Gentle pressure from a lactation massager may help relieve a clogged milk duct, but breastfeeding moms have been unclogging milk ducts without these devices for centuries.
“There are definitely other strategies to free clogged milk ducts,” says Leigh Anne O’Connor, a New York City-based certified lactation consultant. “Often it is simply nursing the baby more. Sometimes it is about [aiming] the baby’s chin toward the clog. Alternating warm and cold compresses can work the clogs out. Pumping can release the clogs, too.”
Vibrations may help, but you don’t need to run out to buy a lactation massager if you don’t have one.
“We used to recommend a vibrating toothbrush or an actual vibrator for hard-to-release plugged ducts,” O’Connor says. “I still recommend these, as many people already have one of these and when you need to release plugged ducts, it is an urgent situation that requires immediate attention. Waiting to buy or have something delivered can be problematic.”
You may not like the feel of vibrations against your breast.
“Vibration, even if gentle, may actually increase discomfort in the area,” Federici says. “Imagine if you had a bruise or a mild sprain. Applying vibration would neither feel good nor decrease inflammation. Ice would be helpful, as would ibuprofen. The same is true for breast tissue.”

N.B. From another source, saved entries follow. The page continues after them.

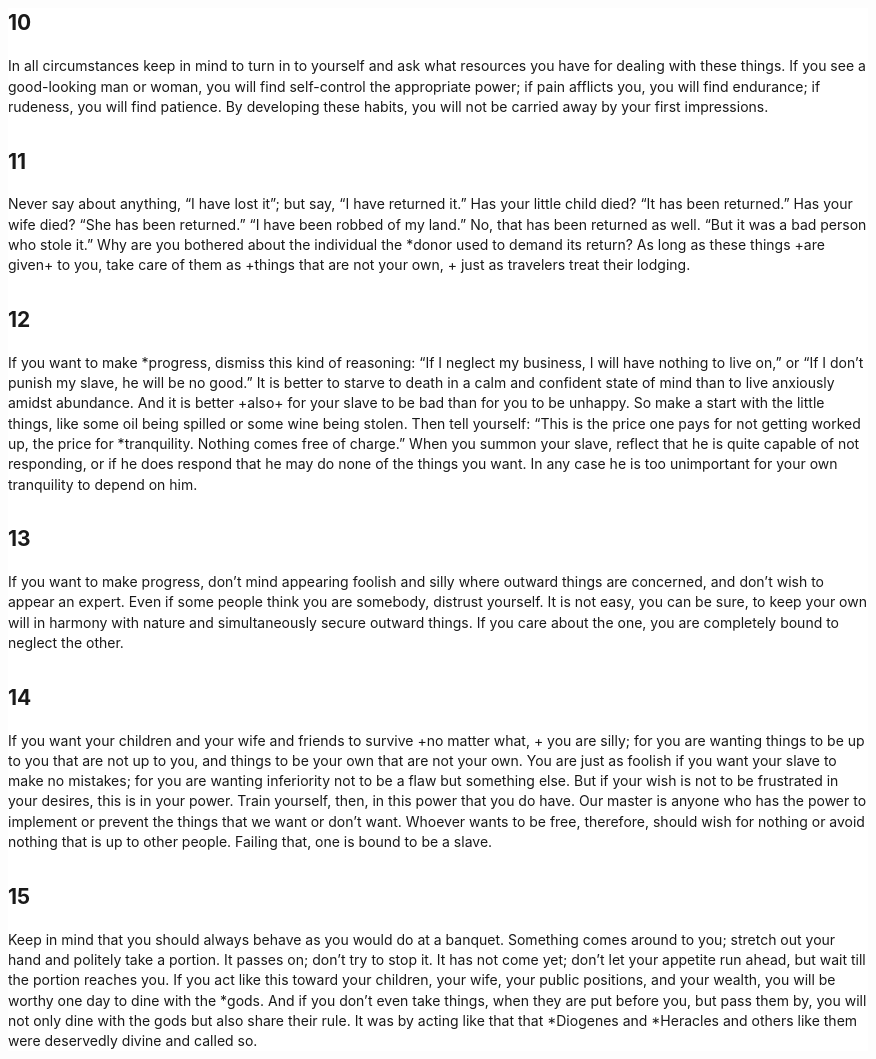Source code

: ## 10

In all circumstances keep in mind to turn in to yourself and ask what resources you have for dealing with these things. If you see a good-looking man or woman, you will find self-control the appropriate power; if pain afflicts you, you will find endurance; if rudeness, you will find patience. By developing these habits, you will not be carried away by your first impressions.

## 11

Never say about anything, “I have lost it”; but say, “I have returned it.” Has your little child died? “It has been returned.” Has your wife died? “She has been returned.” “I have been robbed of my land.” No, that has been returned as well. “But it was a bad person who stole it.” Why are you bothered about the individual the *donor used to demand its return? As long as these things +are given+ to you, take care of them as +things that are not your own, + just as travelers treat their lodging.

## 12

If you want to make *progress, dismiss this kind of reasoning: “If I neglect my business, I will have nothing to live on,” or “If I don’t punish my slave, he will be no good.” It is better to starve to death in a calm and confident state of mind than to live anxiously amidst abundance. And it is better +also+ for your slave to be bad than for you to be unhappy. So make a start with the little things, like some oil being spilled or some wine being stolen. Then tell yourself: “This is the price one pays for not getting worked up, the price for *tranquility. Nothing comes free of charge.” When you summon your slave, reflect that he is quite capable of not responding, or if he does respond that he may do none of the things you want. In any case he is too unimportant for your own tranquility to depend on him.

## 13

If you want to make progress, don’t mind appearing foolish and silly where outward things are concerned, and don’t wish to appear an expert. Even if some people think you are somebody, distrust yourself. It is not easy, you can be sure, to keep your own will in harmony with nature and simultaneously secure outward things. If you care about the one, you are completely bound to neglect the other.

## 14

If you want your children and your wife and friends to survive +no matter what, + you are silly; for you are wanting things to be up to you that are not up to you, and things to be your own that are not your own. You are just as foolish if you want your slave to make no mistakes; for you are wanting inferiority not to be a flaw but something else. But if your wish is not to be frustrated in your desires, this is in your power. Train yourself, then, in this power that you do have. Our master is anyone who has the power to implement or prevent the things that we want or don’t want. Whoever wants to be free, therefore, should wish for nothing or avoid nothing that is up to other people. Failing that, one is bound to be a slave.

## 15

Keep in mind that you should always behave as you would do at a banquet. Something comes around to you; stretch out your hand and politely take a portion. It passes on; don’t try to stop it. It has not come yet; don’t let your appetite run ahead, but wait till the portion reaches you. If you act like this toward your children, your wife, your public positions, and your wealth, you will be worthy one day to dine with the *gods. And if you don’t even take things, when they are put before you, but pass them by, you will not only dine with the gods but also share their rule. It was by acting like that that *Diogenes and *Heracles and others like them were deservedly divine and called so.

New moms may have engorgement, or swelling, in the breasts. This may make their breasts ache and feel hard to the touch, making it trickier for their babies to latch on to breastfeed.
When the breast tissue is swollen, ice packs may relieve engorgement, or warmth may be soothing. A lactation massager’s warm setting may help, but warm compresses should also work.
“Low heat can be applied for comfort,” Federici says. “For relief of engorgement, ice packs are recommended, as most of the enlargement is actually due to swelling of the surrounding tissue, rather than copious amounts of milk.”
Some makers of lactation massagers claim that they can help with the milk let-down reflex. But nursing your baby should work better.
“Milk supply is established via frequent breastfeeding,” Poinsett says. “Hand massage during feeding can help with let-down and milk flow.”
Breast massage may also help relieve clogged ducts or engorgement. Your hands work better than a lactation massager.
Here’s how to do breast massage to induce lactation.
“Effective breast massage techniques include circular motion on the breast with gentle pressure, starting at the base of the breast out to the nipple,” Poinsett says. “Also massage the breast in a linear fashion, from the chest to the tip of the nipple. Finally, compressing the breast by holding the breast in the ‘C’ position — little finger touching the chest, thumb and index finger holding the breast — can help improve breast milk removal.”
Your breasts may be engorged because they contain too much lymphatic fluid, which causes inflammation. Lymphatic massage may remove the fluid to help your milk flow more freely.
“This is a very gentle-touch massage applied on the chest above the breast, moving up towards the collarbone and also applied near the underarm, up and away from the breast, using only a light pressure, like you would use to gently rub your baby’s back,” Federici says. “I suppose the massager could be used for light lymphatic massage up and away from the painful area, although hands are more effective.”